◆ **WORK REQUIRED**
Please turn the material below into a numbered list, starting at the beginning of the material and ending at the line containing "v(37.34, 34.76) *", with both ends included and any blank lines dropped. Leave the pictures out of your list.

◆ **RECORDED INFORMATION**

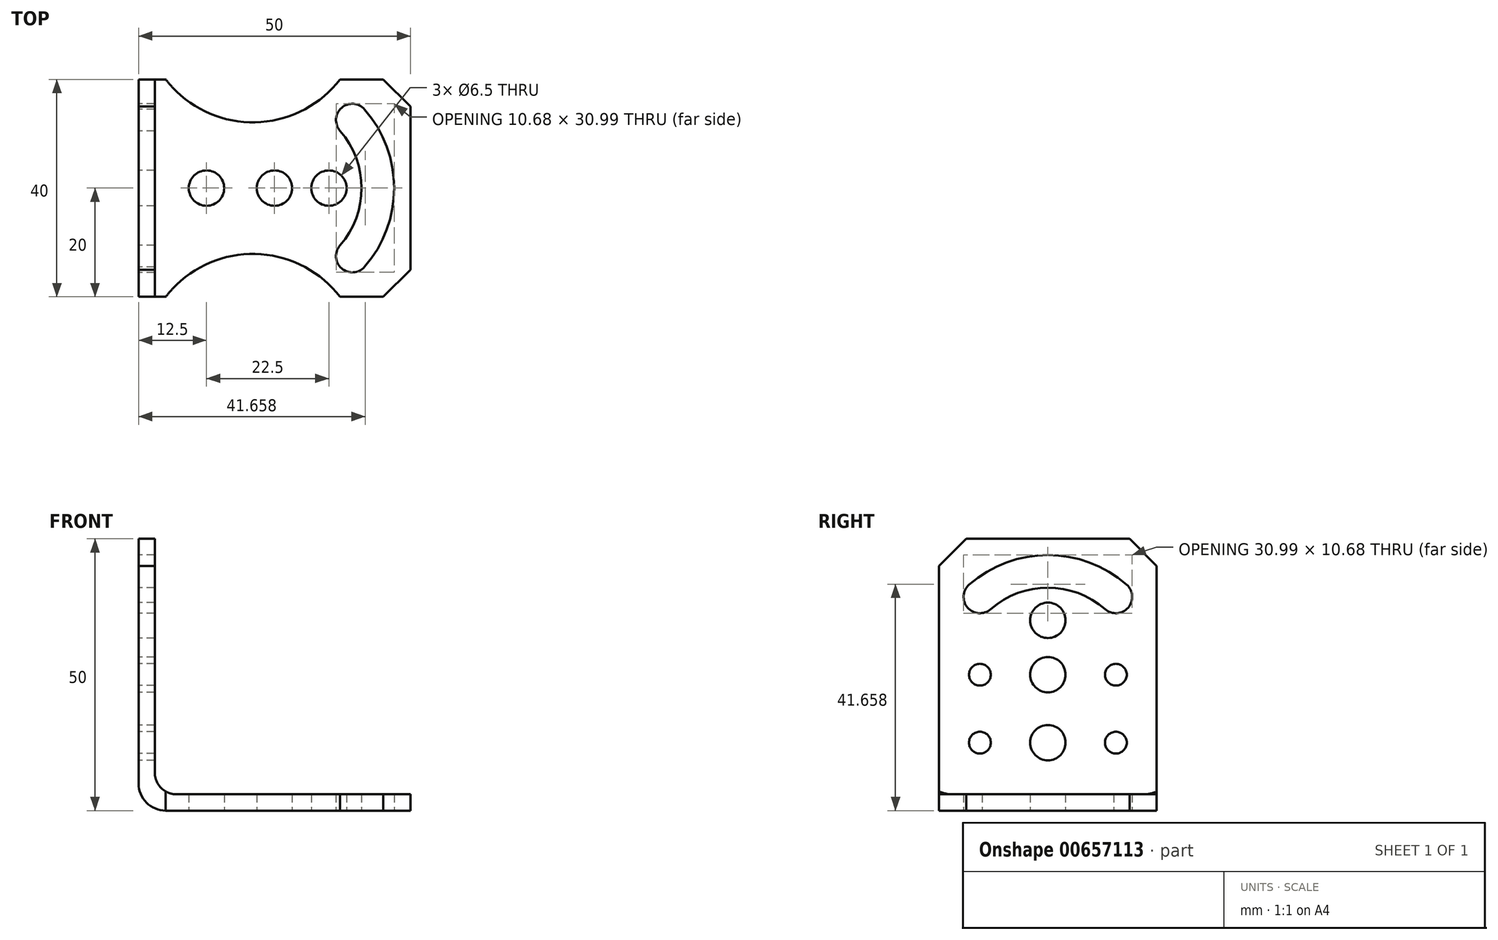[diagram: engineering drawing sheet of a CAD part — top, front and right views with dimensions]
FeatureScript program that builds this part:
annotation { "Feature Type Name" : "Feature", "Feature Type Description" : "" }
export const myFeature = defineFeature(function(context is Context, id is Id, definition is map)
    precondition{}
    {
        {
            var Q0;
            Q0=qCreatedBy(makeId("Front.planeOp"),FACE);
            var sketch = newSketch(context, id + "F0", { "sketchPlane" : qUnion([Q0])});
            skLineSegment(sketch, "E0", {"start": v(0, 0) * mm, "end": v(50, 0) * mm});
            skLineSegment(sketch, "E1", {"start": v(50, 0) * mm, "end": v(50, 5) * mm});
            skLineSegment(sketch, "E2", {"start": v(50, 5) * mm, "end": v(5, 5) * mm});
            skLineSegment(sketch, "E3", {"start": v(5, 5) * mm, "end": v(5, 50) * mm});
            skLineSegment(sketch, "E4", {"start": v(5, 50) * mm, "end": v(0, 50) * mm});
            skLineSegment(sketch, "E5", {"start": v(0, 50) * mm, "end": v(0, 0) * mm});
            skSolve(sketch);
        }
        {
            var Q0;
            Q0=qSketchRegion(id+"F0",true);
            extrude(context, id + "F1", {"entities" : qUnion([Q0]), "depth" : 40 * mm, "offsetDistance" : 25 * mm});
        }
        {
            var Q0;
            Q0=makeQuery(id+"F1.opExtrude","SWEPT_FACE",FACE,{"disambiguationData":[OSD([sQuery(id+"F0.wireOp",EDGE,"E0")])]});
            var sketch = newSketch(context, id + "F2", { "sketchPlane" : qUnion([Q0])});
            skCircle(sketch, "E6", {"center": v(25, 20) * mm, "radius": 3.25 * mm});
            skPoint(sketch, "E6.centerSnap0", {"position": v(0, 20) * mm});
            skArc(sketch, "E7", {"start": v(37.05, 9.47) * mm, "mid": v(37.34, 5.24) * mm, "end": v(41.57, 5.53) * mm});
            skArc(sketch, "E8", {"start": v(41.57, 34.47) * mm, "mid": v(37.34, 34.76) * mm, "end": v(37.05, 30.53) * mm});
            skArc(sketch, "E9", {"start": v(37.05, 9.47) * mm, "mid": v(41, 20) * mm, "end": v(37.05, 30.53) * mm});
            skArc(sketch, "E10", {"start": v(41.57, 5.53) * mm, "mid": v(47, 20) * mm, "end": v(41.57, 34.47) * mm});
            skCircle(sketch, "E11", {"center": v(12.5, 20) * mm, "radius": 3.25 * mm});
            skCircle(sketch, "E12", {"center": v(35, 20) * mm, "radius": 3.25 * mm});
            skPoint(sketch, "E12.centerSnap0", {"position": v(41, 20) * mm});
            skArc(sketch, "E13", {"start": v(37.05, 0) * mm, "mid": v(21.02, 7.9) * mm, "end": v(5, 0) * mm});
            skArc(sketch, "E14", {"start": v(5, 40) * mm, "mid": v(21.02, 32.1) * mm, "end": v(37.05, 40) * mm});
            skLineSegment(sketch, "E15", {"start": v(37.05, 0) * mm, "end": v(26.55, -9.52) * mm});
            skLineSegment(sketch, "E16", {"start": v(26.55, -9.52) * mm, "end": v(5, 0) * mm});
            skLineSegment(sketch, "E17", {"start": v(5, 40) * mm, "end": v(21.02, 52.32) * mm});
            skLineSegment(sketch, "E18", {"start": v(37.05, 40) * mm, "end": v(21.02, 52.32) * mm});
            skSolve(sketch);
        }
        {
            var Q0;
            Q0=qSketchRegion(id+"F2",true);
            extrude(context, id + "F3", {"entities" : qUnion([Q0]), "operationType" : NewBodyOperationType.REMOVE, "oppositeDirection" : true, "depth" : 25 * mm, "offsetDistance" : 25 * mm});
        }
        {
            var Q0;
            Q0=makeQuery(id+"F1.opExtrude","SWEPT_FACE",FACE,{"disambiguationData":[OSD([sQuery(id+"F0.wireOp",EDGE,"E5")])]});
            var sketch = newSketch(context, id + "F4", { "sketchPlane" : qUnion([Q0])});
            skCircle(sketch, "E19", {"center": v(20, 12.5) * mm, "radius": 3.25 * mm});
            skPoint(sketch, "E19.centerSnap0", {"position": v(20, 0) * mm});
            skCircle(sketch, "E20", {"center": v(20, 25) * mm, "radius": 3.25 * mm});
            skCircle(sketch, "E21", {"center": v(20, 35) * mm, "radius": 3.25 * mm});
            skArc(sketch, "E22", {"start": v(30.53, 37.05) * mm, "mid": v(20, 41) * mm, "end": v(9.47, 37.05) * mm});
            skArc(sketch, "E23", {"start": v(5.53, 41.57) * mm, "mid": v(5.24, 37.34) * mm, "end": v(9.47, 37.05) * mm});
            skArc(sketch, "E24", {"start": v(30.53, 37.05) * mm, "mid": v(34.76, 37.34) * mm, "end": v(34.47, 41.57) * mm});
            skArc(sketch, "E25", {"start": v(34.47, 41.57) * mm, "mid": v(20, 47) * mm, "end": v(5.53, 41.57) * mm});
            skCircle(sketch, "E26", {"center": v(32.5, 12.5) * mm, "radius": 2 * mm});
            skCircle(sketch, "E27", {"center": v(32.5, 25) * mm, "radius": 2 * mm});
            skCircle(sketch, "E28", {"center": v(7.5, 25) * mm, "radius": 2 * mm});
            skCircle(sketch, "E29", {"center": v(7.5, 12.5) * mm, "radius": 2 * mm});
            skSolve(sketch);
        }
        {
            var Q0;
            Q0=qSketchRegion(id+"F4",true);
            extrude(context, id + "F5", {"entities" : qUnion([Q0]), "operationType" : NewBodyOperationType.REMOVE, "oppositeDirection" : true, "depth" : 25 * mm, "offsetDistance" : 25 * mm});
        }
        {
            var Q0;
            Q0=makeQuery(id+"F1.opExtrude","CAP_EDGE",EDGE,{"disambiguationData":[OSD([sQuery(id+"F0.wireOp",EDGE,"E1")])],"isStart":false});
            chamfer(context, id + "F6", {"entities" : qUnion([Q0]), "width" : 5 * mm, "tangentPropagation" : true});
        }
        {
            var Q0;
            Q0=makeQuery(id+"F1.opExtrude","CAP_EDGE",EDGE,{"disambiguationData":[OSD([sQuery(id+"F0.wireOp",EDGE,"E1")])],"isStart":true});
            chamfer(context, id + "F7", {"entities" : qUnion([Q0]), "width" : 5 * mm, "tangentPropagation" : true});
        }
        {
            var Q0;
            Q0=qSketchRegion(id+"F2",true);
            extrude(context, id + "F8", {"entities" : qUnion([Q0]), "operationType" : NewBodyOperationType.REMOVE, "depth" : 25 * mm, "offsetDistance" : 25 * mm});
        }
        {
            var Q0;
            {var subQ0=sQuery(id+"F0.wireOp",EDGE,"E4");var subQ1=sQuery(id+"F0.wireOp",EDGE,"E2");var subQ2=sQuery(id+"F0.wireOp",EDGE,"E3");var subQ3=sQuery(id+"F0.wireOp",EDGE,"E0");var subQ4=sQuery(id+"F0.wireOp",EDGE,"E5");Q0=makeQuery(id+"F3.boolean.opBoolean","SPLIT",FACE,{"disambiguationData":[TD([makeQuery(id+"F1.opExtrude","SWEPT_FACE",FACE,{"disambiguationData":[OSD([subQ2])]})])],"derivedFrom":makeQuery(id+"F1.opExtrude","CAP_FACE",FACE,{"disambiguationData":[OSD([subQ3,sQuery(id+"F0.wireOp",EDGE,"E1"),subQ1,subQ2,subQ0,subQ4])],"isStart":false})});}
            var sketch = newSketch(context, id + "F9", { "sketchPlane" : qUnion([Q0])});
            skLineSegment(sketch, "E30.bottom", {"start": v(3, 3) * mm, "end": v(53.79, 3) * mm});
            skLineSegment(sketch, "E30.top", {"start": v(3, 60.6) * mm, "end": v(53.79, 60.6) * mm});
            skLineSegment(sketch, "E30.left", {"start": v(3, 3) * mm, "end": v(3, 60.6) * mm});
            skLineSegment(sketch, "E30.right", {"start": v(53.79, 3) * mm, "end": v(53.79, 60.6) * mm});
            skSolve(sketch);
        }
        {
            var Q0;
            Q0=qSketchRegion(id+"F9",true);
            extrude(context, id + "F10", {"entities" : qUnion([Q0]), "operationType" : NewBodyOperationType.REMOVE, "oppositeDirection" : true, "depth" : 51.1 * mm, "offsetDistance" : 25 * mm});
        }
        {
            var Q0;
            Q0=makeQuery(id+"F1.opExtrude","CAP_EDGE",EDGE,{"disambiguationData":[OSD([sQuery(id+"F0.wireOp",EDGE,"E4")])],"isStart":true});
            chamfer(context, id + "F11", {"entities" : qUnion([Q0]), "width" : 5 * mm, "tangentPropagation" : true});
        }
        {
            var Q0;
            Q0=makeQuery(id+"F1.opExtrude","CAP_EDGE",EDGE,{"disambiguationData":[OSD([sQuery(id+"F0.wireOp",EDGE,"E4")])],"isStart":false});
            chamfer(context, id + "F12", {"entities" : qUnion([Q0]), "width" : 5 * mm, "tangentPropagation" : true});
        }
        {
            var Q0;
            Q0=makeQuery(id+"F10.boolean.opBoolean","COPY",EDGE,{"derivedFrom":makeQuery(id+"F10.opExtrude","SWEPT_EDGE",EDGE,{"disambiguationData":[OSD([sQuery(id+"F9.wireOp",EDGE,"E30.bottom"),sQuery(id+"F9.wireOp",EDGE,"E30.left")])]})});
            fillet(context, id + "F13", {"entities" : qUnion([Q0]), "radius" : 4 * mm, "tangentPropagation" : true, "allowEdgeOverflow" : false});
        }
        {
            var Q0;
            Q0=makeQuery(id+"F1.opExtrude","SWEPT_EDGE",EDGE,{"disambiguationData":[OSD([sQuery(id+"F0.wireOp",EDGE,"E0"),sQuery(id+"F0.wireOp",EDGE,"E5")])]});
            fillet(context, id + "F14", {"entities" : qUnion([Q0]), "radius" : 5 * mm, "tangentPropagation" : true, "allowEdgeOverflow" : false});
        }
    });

◆ **SOLUTION TO THE PROBLEM**
1. [diagram: engineering drawing sheet of a CAD part — top, front and right views with dimensions]
2. FeatureScript program that builds this part:
3. annotation { "Feature Type Name" : "Feature", "Feature Type Description" : "" }
4. export const myFeature = defineFeature(function(context is Context, id is Id, definition is map)
5.     precondition{}
6.     {
7.         {
8.             var Q0;
9.             Q0=qCreatedBy(makeId("Front.planeOp"),FACE);
10.             var sketch = newSketch(context, id + "F0", { "sketchPlane" : qUnion([Q0])});
11.             skLineSegment(sketch, "E0", {"start": v(0, 0) * mm, "end": v(50, 0) * mm});
12.             skLineSegment(sketch, "E1", {"start": v(50, 0) * mm, "end": v(50, 5) * mm});
13.             skLineSegment(sketch, "E2", {"start": v(50, 5) * mm, "end": v(5, 5) * mm});
14.             skLineSegment(sketch, "E3", {"start": v(5, 5) * mm, "end": v(5, 50) * mm});
15.             skLineSegment(sketch, "E4", {"start": v(5, 50) * mm, "end": v(0, 50) * mm});
16.             skLineSegment(sketch, "E5", {"start": v(0, 50) * mm, "end": v(0, 0) * mm});
17.             skSolve(sketch);
18.         }
19.         {
20.             var Q0;
21.             Q0=qSketchRegion(id+"F0",true);
22.             extrude(context, id + "F1", {"entities" : qUnion([Q0]), "depth" : 40 * mm, "offsetDistance" : 25 * mm});
23.         }
24.         {
25.             var Q0;
26.             Q0=makeQuery(id+"F1.opExtrude","SWEPT_FACE",FACE,{"disambiguationData":[OSD([sQuery(id+"F0.wireOp",EDGE,"E0")])]});
27.             var sketch = newSketch(context, id + "F2", { "sketchPlane" : qUnion([Q0])});
28.             skCircle(sketch, "E6", {"center": v(25, 20) * mm, "radius": 3.25 * mm});
29.             skPoint(sketch, "E6.centerSnap0", {"position": v(0, 20) * mm});
30.             skArc(sketch, "E7", {"start": v(37.05, 9.47) * mm, "mid": v(37.34, 5.24) * mm, "end": v(41.57, 5.53) * mm});
31.             skArc(sketch, "E8", {"start": v(41.57, 34.47) * mm, "mid": v(37.34, 34.76) * mm, "end": v(37.05, 30.53) * mm});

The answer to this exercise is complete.